We decide to Pull Request this feature @leezu .

Should we create a new directory under "python/mxnet" like "operators" to store these kind of composed symbols? What do you think? @pluskid @piiswrong @tqchen @xlvector @sbodenstein

pluskid commented 7 years ago

Great! Thanks a lot! We should long have this built in the standard package instead of bare-bone unroll function in examples. Currently since there are not going to be a lot of different Python composed symbols in the standard library, I guess simply put it as python/mxnet/rnn.py would be fine?

Also if I understand correctly, the class RNN is a constructor, whose step function needs to be called to compose a symbol, right? This is different convention from the cudnn RNN cell, as the cudnn RNN cell constructor itself is a composition function. Maybe we need to double think about the naming here to avoid confusion between the two cases.

sxjscience commented 7 years ago

@pluskid Yes, the RNN class here is a symbol constructor. I'm also thinking about the naming issue. May be call it "RNNFactory" in order to distinguish from the cudnn version?

sxjscience commented 7 years ago

@leezu @jennyzhang0215 Let's PR by this weekends(Dec 4th) and add some examples.
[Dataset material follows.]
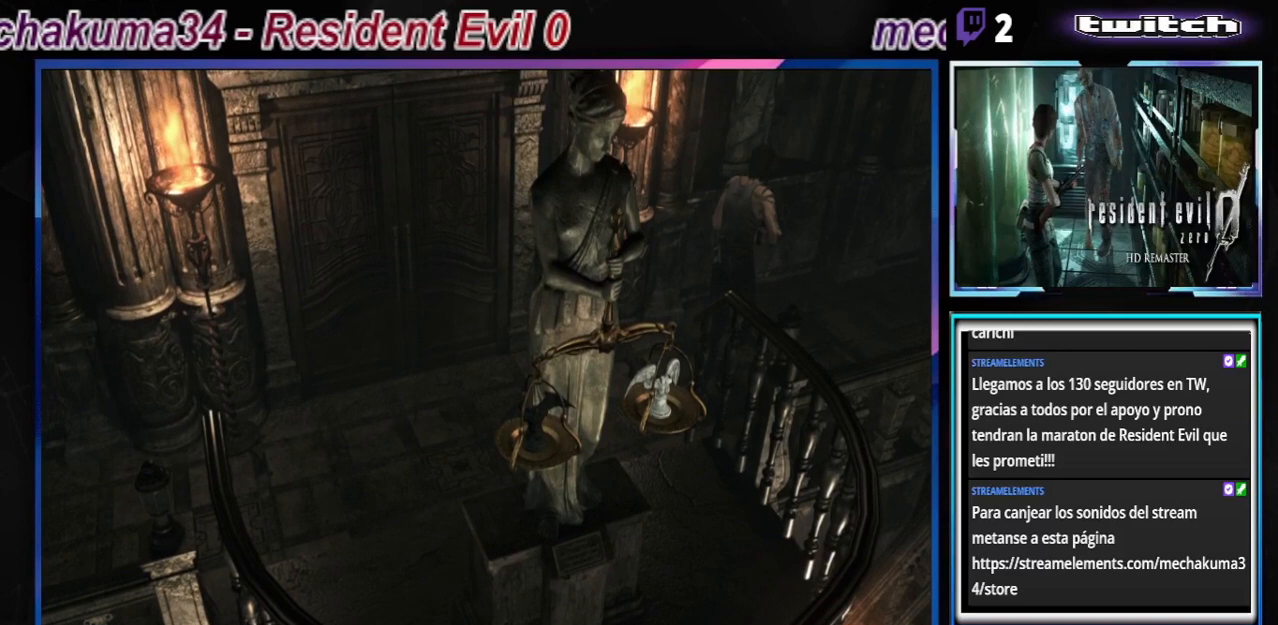
{"buttons": ["B"], "left_stick": "up", "events": [[67, "left_stick", "up-right"], [400, "left_stick", "up"]]}
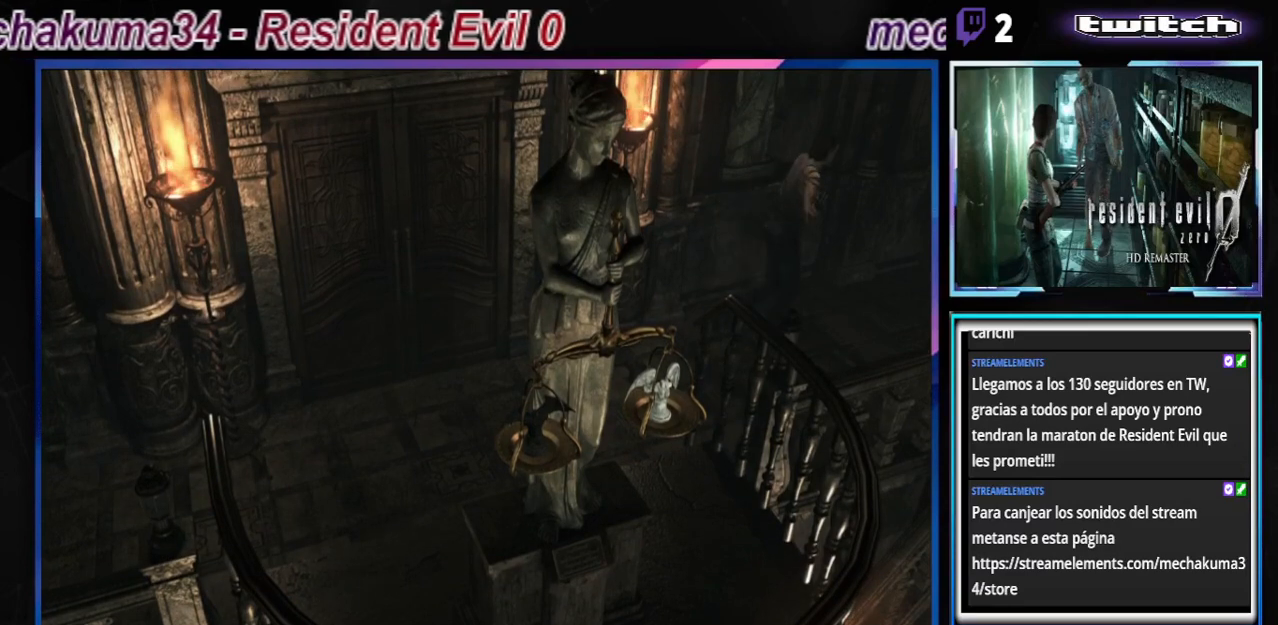
{"buttons": ["B"], "left_stick": "up", "events": []}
xlvector commented 7 years ago

Great!

I remember CUDNN RNN cell need to transpose data before input, so what the input shape of this operator? And I find current NON-CUDNN version will also use 30%~50% GPU-Util, and its not easy to use 100% GPU. You mentioned you have done speed test against CUDNN version, is there any reports?

sxjscience commented 7 years ago

@xlvector I find that cudnn will be 3/6 times faster than the original implementation. The input shape is chosen to be the same as cudnn, i.e, (seq_len, batch_size, data_dim)

leezu commented 7 years ago

The iterators defined in https://github.com/dmlc/mxnet/blob/master/example/rnn-time-major/bucket_io.py are helpful to more easily get the correct (time-major) input shape. One could also add (a more general version) to https://github.com/dmlc/mxnet/blob/master/python/mxnet/io.py . What do you think?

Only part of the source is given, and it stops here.